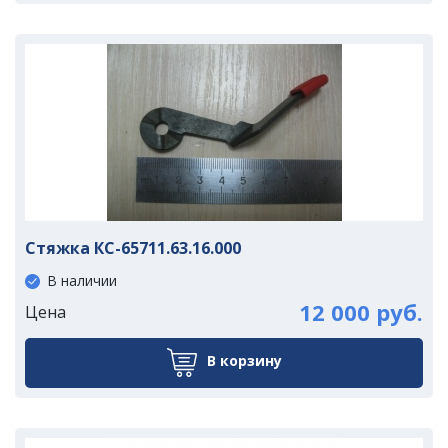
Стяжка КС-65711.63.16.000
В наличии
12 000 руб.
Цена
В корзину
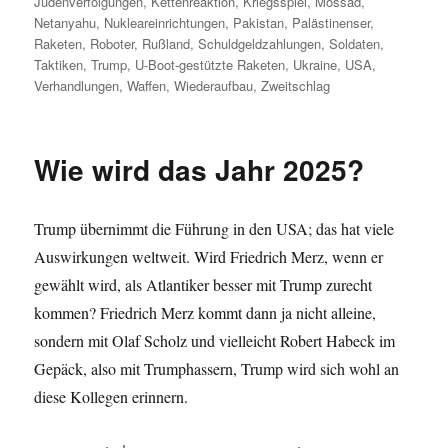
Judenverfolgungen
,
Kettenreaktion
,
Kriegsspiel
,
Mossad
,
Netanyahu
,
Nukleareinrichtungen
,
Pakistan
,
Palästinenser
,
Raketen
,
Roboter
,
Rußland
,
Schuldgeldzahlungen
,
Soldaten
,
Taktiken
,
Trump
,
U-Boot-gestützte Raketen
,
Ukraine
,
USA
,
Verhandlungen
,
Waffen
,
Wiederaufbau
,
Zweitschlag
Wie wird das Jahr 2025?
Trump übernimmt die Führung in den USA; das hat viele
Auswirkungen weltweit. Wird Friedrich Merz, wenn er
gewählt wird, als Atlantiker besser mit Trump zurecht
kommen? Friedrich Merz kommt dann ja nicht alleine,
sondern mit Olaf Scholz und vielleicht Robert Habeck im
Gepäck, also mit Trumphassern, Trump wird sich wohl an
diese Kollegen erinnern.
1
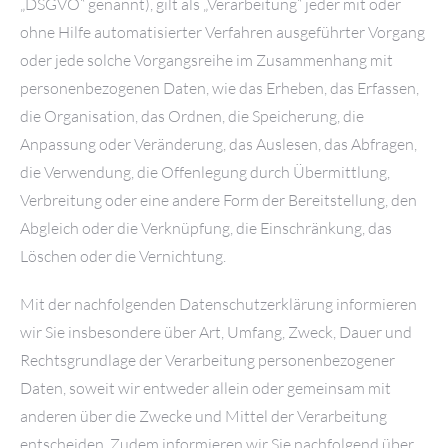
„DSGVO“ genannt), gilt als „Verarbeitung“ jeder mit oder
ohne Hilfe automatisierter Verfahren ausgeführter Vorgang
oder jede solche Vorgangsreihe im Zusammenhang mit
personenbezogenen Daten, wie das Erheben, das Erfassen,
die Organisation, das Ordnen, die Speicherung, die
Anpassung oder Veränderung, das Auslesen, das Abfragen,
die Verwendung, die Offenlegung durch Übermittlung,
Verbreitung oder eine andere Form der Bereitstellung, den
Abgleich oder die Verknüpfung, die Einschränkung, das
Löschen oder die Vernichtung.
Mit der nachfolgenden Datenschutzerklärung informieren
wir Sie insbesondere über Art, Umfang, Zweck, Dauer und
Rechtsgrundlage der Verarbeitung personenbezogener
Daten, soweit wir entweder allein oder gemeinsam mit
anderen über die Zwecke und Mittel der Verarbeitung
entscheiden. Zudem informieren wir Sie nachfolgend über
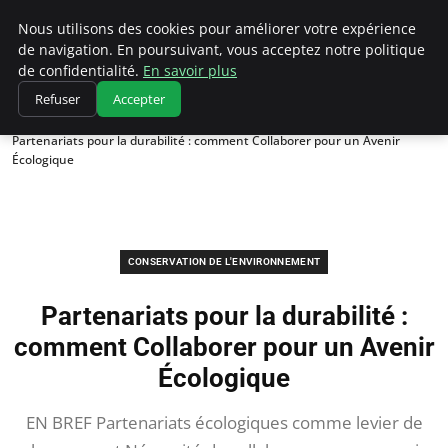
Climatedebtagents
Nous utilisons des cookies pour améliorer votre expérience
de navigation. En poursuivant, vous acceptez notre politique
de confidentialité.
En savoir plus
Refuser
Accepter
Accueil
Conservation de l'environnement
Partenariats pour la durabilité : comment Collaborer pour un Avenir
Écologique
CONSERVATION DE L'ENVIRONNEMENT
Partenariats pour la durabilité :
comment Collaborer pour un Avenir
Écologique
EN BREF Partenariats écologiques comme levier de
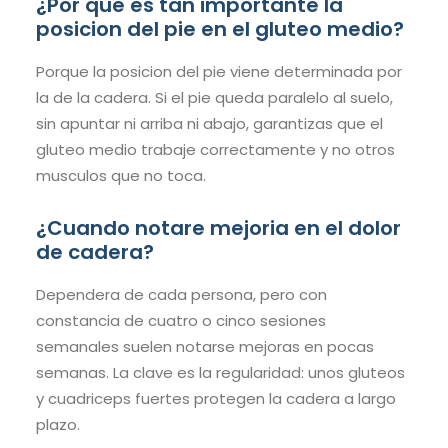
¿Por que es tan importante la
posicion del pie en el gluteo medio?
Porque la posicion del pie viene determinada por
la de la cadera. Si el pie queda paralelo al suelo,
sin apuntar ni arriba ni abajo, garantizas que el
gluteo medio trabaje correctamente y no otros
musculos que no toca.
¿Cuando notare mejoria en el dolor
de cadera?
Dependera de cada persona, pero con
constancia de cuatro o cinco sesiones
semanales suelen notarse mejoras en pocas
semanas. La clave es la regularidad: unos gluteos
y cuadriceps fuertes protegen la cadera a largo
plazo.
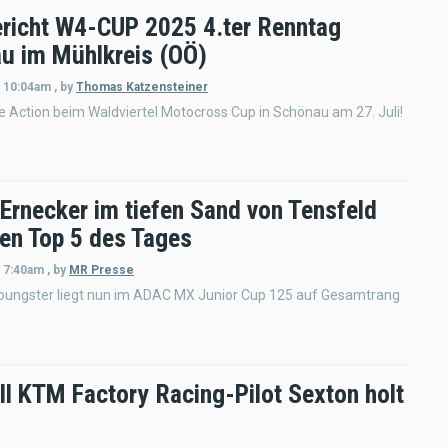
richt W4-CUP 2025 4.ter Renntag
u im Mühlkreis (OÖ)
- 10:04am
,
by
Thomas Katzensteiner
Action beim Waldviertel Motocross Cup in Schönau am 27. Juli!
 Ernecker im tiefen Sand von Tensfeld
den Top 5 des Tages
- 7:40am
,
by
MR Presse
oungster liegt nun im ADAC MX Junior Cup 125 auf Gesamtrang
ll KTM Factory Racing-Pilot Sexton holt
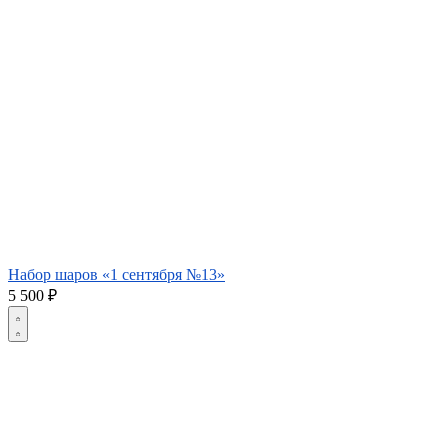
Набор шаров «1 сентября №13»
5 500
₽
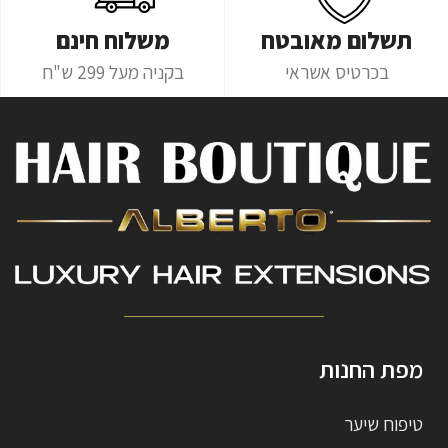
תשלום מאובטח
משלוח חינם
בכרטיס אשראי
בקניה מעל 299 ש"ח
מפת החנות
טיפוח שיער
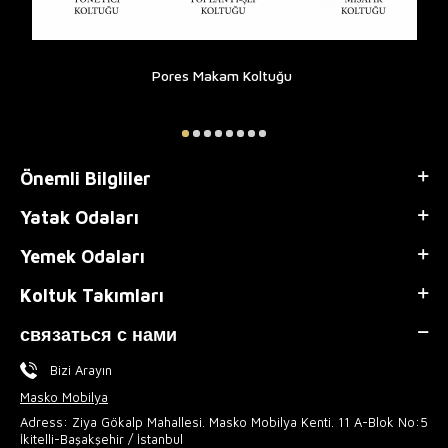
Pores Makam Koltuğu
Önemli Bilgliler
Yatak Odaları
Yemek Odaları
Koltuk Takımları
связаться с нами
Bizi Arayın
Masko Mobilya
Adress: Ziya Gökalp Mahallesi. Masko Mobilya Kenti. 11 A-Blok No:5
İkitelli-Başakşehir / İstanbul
* * *
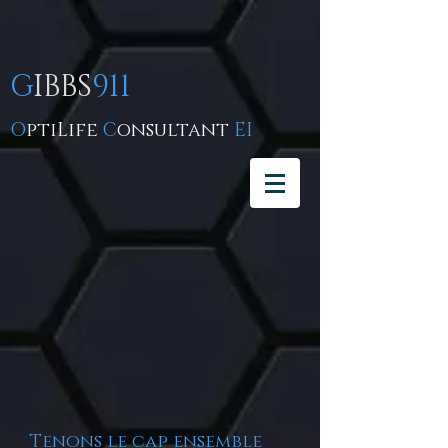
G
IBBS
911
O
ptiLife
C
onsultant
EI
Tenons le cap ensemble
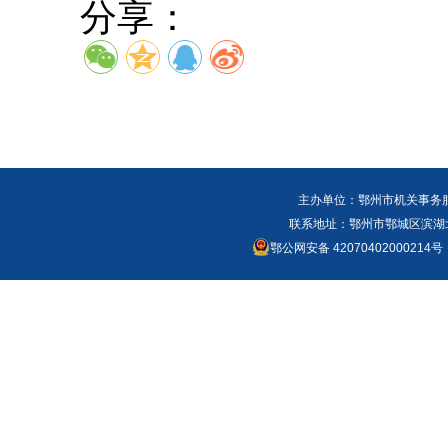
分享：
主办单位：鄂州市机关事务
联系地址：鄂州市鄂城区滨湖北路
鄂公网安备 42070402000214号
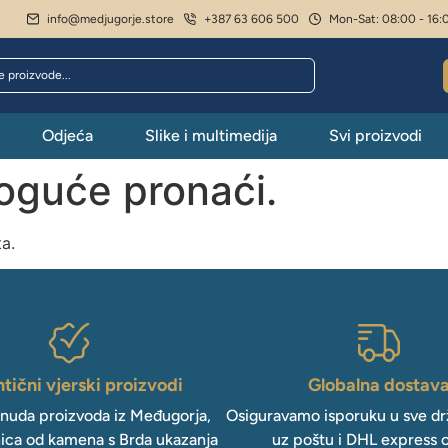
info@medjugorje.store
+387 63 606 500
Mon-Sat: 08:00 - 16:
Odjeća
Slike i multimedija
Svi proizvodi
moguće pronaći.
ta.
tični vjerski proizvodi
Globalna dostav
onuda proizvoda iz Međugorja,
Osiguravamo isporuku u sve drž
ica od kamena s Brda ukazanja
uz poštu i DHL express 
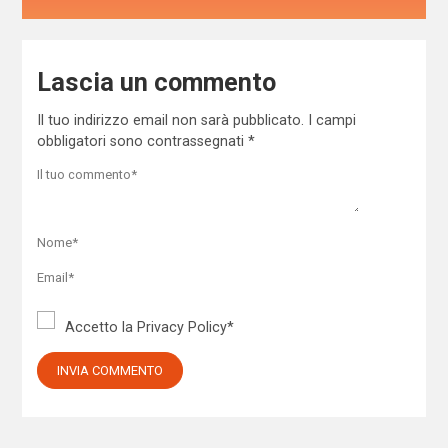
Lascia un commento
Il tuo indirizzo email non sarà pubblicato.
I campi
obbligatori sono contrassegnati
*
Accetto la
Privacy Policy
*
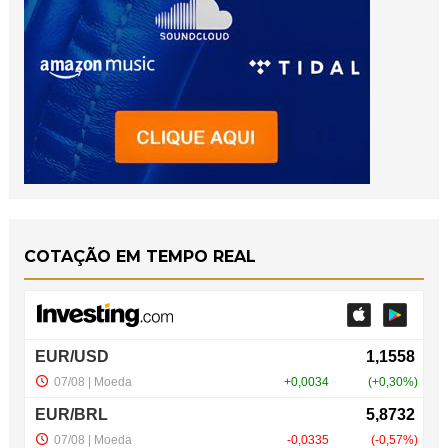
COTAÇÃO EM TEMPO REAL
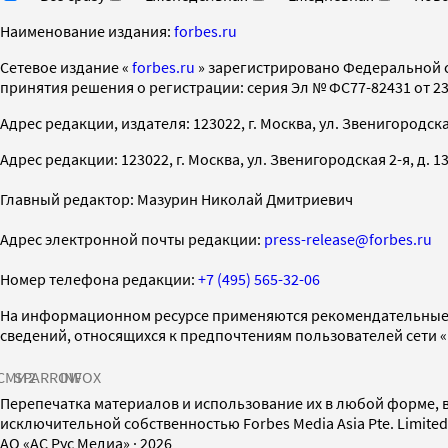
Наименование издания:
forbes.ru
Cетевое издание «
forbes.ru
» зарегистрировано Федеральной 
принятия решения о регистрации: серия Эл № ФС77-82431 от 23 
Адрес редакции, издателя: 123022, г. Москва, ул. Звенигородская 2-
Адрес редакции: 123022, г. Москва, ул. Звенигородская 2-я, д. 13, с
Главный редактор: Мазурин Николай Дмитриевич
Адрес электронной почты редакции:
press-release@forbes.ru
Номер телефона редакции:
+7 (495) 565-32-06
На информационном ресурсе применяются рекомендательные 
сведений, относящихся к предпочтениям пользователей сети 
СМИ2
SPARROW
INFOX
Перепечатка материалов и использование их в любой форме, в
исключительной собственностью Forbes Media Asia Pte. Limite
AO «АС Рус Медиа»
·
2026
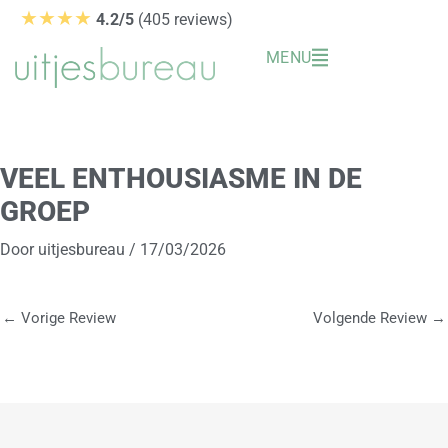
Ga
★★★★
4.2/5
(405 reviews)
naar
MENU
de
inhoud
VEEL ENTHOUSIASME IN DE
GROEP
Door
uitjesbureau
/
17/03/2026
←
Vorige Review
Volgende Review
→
...
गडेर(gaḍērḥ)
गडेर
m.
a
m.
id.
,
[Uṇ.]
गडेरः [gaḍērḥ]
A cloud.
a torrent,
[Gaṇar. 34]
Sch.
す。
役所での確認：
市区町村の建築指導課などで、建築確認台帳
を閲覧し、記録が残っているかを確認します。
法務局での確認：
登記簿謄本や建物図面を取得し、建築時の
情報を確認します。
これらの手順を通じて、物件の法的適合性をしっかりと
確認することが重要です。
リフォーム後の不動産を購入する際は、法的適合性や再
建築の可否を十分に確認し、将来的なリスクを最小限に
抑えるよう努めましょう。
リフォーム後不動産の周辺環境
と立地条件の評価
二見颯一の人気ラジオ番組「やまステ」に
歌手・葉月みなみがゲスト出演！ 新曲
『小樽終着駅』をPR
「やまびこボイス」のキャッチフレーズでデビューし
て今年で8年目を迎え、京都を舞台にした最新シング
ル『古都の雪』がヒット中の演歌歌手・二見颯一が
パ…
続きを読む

■ **PROBLEM REQUIREMENTS**
Copy the stretch of rows that begins with the line containing "Climatedebtagents" and ends with the line containing "EN BREF Partenariats", replacing "Refuser" with "Décliner" and changing nothing else.

■ **TASK RESPONSE**
Climatedebtagents
Nous utilisons des cookies pour améliorer votre expérience
de navigation. En poursuivant, vous acceptez notre politique
de confidentialité.
En savoir plus
Décliner
Accepter
Accueil
Conservation de l'environnement
Partenariats pour la durabilité : comment Collaborer pour un Avenir
Écologique
CONSERVATION DE L'ENVIRONNEMENT
Partenariats pour la durabilité :
comment Collaborer pour un Avenir
Écologique
EN BREF Partenariats écologiques comme levier de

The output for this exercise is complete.